Translated into English, that means “No user that I’ve thought of, and that I like, would do that on purpose, or in a way that I’ve imagined.” So here are a few ideas that might help to spur imagination.

  • The user made a simple mistake, based on his erroneous understanding of how the program was supposed to work.
  • The user had a simple slip of the fingers or the mind—inadvertently pasting a letter from his mother into the “Withdrawal Amount” field.
  • The user was distracted by something, and happened to omit an important step from a normal process.
  • The user was curious, and was trying to learn about the system.
  • The user was a hacker, and wanted to find specific vulnerabilities in the system.
  • The user is confused by the poor affordances in the product, and at that point was willing to try anything to get his task accomplished.
  • The user was poorly trained in how to use the product.
  • The user didn’t do that. The product did that, such that the user appeared to do that.
  • Users actually do that all the time, but the designer didn’t realize it, so product’s design is inconsistent with the way the user actually works.
  • The product used to do it that way, but to the user’s surprise now does it this way.
  • The user was looking specifically for vulnerabilities in the product as a part of an evaluation of competing products.
  • The product did something that the user perceived as unusual, and the user is now exploring to get to the bottom of it.
  • The user did that because some other vulnerability—say, a botched installation of the product—led him there.
  • The user was in another country, where they use commas instead of periods, dashes instead of slashes, kilometres instead of miles… Or where dates aren’t rendered the way we render them here.
  • The user was testing the product.
  • The user didn’t realize this product doesn’t work the way that product does, even though the products have important and relevant similarities.
  • The user did that, prompted by an error in the documentation (which in turn was prompted by an error in a designer’s description of her intentions).
  • To the designer’s surprise, the user didn’t enter the data via the keyboard, but used the clipboard or a programming interface to enter a ton of data all at once.
  • The user was working for another company, and was trying to find problems in an active attempt to embarrass the programmer.
  • The user observed that this sequence of actions works in some other part of the product, and figured that the same sequence of actions would be appropriate here too.
  • The product took a long time to respond, the user got impatient, and started doing other stuff before the product responded to his earlier request.

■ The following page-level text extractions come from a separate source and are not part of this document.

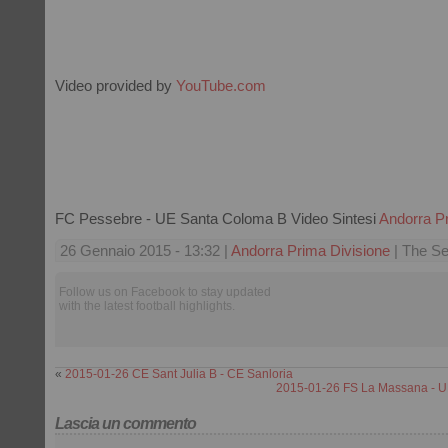
Video provided by
YouTube.com
FC Pessebre - UE Santa Coloma B Video Sintesi
Andorra P
26 Gennaio 2015 - 13:32 |
Andorra Prima Divisione
| The Se
Follow us on Facebook to stay updated
with the latest football highlights.
«
2015-01-26 CE Sant Julia B - CE Sanloria
2015-01-26 FS La Massana - U
Lascia un commento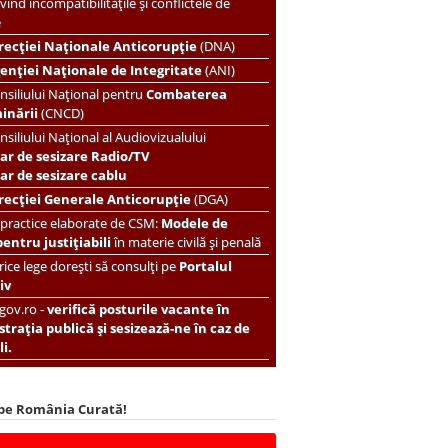
vind incompatibilitățile și conflictele de
e
recției Naționale Anticorupție
(DNA)
enției Naționale de Integritate
(ANI)
nsiliului Național pentru
Combaterea
minării
(CNCD)
nsiliului Național al Audiovizualului
ar de sesizare Radio/TV
r de sesizare cablu
recției Generale Anticorupție
(DGA)
 practice elaborate de CSM:
Modele de
pentru justițiabili
în materie civilă și penală
ice lege dorești să consulți pe
Portalul
iv
.gov.ro -
verifică posturile vacante în
trația publică și sesizează-ne în caz de
i.
 pe România Curată!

And I’m not even really getting started. I’m sure you can supply lots more examples.

Do you see? The space of things that people can do intentionally or unintentionally, innocently or malevolently, capably or erroneously, is huge. This is why it’s important to test products not only for repeatability (which, for computer software, is relatively easy to demonstrate) but also for adaptability. In order to do this, we must do much more than show that a program can produce an expected, predicted result. We must also expose the product to reasonably foreseeable misuse, to stress, to the unexpected, and to the unpredicted.